O Dia Mundial do Autismo, celebrado nesta quinta-feira (02), foi criado pela Organização das Nações Unidas (ONU) em 18 de dezembro de 2007 com o objetivo de ampliar a conscientização sobre o Transtorno do Espectro Autista (TEA) e fortalecer ações de inclusão e respeito às pessoas autistas.
A data tem como principal propósito informar a sociedade sobre o TEA, uma condição do neurodesenvolvimento que afeta a comunicação e a interação social, além de incentivar o combate ao preconceito e à discriminação. A campanha também destaca a necessidade de garantir direitos e promover oportunidades iguais.
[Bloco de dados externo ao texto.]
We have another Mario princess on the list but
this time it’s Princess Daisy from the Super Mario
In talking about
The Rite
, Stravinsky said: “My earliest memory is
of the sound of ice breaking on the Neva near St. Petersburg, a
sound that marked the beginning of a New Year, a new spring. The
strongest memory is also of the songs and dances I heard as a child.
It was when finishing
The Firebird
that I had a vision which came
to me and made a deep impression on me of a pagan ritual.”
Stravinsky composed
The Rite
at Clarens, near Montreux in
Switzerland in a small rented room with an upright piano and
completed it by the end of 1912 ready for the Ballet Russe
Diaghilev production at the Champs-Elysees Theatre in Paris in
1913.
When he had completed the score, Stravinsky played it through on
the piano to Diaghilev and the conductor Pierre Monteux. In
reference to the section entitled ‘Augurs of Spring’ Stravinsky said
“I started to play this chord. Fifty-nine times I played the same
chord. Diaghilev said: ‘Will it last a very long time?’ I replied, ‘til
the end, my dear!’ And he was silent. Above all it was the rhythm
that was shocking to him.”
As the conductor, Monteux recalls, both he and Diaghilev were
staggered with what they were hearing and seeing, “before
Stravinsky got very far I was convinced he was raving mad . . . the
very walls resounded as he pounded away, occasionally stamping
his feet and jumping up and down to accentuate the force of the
Criada oficialmente pela ONU, a mobilização busca estimular o debate público e incentivar a criação de políticas públicas voltadas às necessidades das pessoas autistas, com foco em diagnóstico precoce, acompanhamento adequado e inclusão em diferentes espaços sociais.
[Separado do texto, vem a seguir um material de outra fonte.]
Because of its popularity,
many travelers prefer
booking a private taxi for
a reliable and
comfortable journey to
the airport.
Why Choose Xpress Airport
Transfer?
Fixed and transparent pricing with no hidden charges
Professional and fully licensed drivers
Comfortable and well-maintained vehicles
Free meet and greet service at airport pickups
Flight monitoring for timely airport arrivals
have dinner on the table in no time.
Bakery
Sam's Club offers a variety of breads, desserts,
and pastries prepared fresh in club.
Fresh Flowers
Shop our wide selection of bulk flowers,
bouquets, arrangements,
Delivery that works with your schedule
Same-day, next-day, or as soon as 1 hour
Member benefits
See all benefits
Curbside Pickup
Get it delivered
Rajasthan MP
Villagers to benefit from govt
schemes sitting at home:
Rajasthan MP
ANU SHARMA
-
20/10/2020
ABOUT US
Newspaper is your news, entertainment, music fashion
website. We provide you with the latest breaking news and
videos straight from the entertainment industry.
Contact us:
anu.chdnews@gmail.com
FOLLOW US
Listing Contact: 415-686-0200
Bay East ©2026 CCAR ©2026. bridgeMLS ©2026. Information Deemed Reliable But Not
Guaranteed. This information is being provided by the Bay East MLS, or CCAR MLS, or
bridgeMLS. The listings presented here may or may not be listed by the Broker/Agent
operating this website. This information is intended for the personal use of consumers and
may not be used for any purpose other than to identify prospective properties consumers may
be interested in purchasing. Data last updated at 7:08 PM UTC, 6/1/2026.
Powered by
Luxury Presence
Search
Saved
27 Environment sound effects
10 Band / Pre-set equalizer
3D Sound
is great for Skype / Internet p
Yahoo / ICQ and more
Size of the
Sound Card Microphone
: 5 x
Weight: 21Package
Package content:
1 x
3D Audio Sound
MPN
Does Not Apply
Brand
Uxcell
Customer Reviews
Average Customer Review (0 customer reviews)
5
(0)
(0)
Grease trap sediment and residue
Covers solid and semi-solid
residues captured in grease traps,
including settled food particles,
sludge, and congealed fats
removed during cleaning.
Um dos símbolos mais conhecidos da campanha é a cor azul, utilizada em ações e eventos no mundo inteiro. Em diversas cidades, monumentos e prédios públicos se iluminam com a cor para chamar atenção para a importância da conscientização e da aceitação.
No Brasil, a lei que institui oficialmente o Dia Mundial de Conscientização do Autismo foi sancionada em 2018, reforçando a luta por mais acesso ao diagnóstico precoce, atendimento especializado no Sistema Único de Saúde (SUS) e inclusão escolar e profissional.
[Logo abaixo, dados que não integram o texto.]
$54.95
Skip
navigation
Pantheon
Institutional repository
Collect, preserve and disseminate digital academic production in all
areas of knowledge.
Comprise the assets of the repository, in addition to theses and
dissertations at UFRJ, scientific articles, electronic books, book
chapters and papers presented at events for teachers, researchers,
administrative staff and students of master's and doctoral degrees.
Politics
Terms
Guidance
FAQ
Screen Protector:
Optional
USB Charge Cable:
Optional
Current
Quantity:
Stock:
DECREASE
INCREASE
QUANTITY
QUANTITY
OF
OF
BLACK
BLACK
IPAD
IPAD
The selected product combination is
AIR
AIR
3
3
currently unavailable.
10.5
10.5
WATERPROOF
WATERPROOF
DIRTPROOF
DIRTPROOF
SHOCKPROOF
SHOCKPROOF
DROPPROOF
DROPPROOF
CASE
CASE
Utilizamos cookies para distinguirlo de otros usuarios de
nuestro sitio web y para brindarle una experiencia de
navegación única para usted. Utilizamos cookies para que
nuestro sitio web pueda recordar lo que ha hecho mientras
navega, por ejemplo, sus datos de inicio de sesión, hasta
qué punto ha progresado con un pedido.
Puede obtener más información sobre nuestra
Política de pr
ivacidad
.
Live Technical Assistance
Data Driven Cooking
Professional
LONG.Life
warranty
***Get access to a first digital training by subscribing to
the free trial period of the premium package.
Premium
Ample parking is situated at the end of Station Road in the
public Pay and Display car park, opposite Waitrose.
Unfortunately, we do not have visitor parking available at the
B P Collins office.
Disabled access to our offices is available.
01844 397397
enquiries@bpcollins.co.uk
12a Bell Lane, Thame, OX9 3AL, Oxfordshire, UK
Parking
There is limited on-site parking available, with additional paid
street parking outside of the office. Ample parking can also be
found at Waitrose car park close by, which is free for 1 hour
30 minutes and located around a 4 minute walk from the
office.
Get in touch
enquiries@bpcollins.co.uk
Em 2026, o tema definido é "Autismo e Humanidade: toda vida tem valor", conforme destaque da Biblioteca Virtual em Saúde do Ministério da Saúde. A proposta reforça que a conscientização é essencial para combater a falta de entendimento sobre o TEA e construir um ambiente mais acolhedor, onde pessoas autistas sejam respeitadas em sua individualidade e direitos.